Abstract:
In computational learning theory, concepts are subsets of a set of instances and a concept class is a set of concepts. In many computational learning models, learning algorithms have the goal to identify the target concept in a concept class from a small number of examples, i.e., labelled instances.
We study graph-theoretic representations of concept classes and their connections to a particular notion of learning complexity, namely teaching complexity. Teaching complexity is a complexity measure for the number of training examples needed in teaching models in which a helpful teacher provides examples to the learner. One
type of graph that we study in this thesis is the one-inclusion graph; In this graph the vertices are concepts and there is an edge between two concepts if they disagree on exactly one instance. One-inclusion graphs have proven useful in analyzing some computational learning properties, e.g., sample compression sizes and expected mistake
bounds of prediction algorithms.
This thesis establishes strong connections between one-inclusion graphs and teaching complexity. We show that the teaching dimension of a concept, i.e., the minimum number of examples required for teaching that concept, is lower bounded by the degree
of the corresponding vertex in the one-inclusion graph. Furthermore, we prove that for concepts in shortest-path-closed classes, the lower bounds are always attained.
We then prove that the average case teaching complexity of any shortest-path-closed class is linearly upper-bounded by the Vapnik-Chervonenkis (VC) dimension of the class. As the VC dimension reflects the complexity of learning from randomly chosen
examples, our theorem gives the evidence that, for the shortest-path-closed concept classes, the average difficulty of learning from a helpful teacher is not higher than that of learning from random examples. We also provide the first characteristic property of
shortest-path-closure in terms of minimum teaching sets and the one-inclusion graph.
As the one-inclusion graphs only provide partial distinguishing information between concepts, we introduce a new type of graph called minimal Hamming graph which provides the complete distinguishing information between concepts. In contrast to the one-inclusion graph, the vertex degrees in the minimal Hamming graph provide non-trivial upper bounds on the teaching dimension of concepts. Furthermore, we define locally orthogonal concept classes in which the teaching dimension of the concepts always meets the upper bound. We also show that locally orthogonal concept classes generalize the shortest-path-closed classes. We prove that the minimal Hamming graphs of such classes are triangle-free and K2;3-free. Some interesting sufficient conditions for local orthogonality are also studied.

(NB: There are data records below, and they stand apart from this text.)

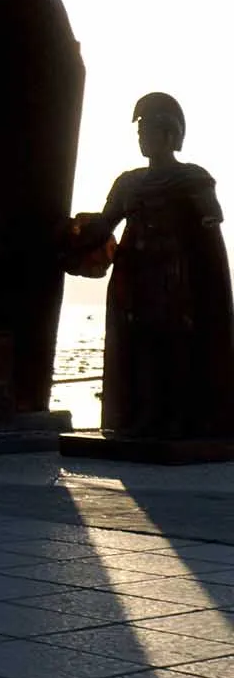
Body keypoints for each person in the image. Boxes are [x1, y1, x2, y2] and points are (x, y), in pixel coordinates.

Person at [69, 93, 234, 440]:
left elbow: (210, 222)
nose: (142, 139)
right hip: (134, 277)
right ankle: (144, 416)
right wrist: (70, 235)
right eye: (140, 133)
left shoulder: (192, 179)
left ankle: (178, 418)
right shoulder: (128, 183)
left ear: (170, 136)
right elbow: (106, 223)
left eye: (149, 132)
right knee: (139, 344)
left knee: (174, 343)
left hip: (173, 276)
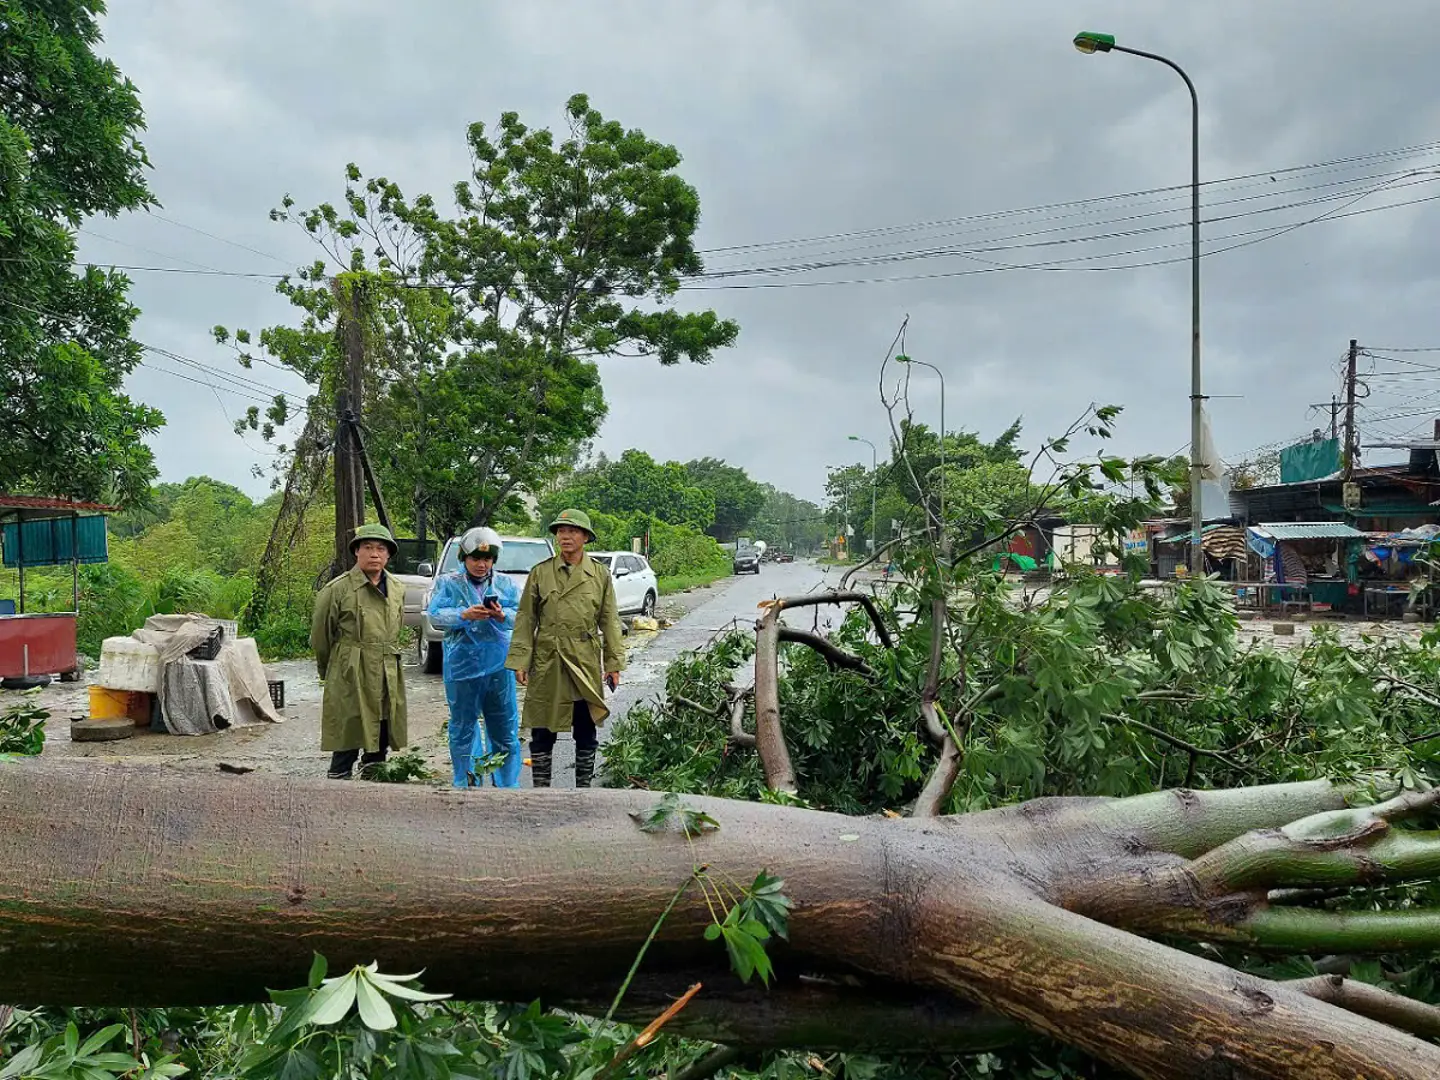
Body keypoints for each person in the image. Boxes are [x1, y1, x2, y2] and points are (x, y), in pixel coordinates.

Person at [505, 509, 625, 788]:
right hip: (548, 660)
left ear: (585, 537)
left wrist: (614, 664)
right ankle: (542, 793)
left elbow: (609, 620)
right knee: (542, 729)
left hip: (583, 660)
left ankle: (583, 791)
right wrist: (521, 660)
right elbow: (526, 618)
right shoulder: (541, 573)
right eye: (561, 531)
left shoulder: (599, 575)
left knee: (585, 729)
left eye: (572, 531)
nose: (565, 536)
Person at [426, 526, 522, 788]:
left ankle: (507, 786)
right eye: (476, 559)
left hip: (499, 666)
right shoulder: (448, 583)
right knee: (463, 726)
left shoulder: (504, 584)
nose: (482, 564)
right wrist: (463, 615)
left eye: (487, 559)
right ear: (464, 558)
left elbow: (522, 617)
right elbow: (434, 614)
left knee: (504, 727)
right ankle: (468, 781)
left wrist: (502, 616)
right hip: (462, 666)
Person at [312, 523, 408, 779]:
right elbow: (321, 637)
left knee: (382, 728)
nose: (374, 554)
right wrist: (329, 671)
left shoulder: (398, 588)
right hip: (350, 668)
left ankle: (373, 780)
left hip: (387, 666)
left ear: (388, 554)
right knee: (349, 728)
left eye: (380, 548)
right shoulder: (337, 589)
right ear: (356, 552)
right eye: (368, 547)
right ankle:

We show that the graph-theoretic results on teachability are useful for studying sample compression schemes. A universal sample compression scheme|the peeling sample compression scheme is presented. This compression scheme generalizes some
state-of-the-art compression schemes. In addition, we show that the size of this compression scheme is related to teaching complexity if certain graph-theoretic criteria are fulfilled.
Description:
A Thesis Submitted to the Faculty of Graduate Studies and Research In Partial Fulfillment of the Requirements for the Degree of Master of Science in Computer Science, University of Regina. X, 85 l.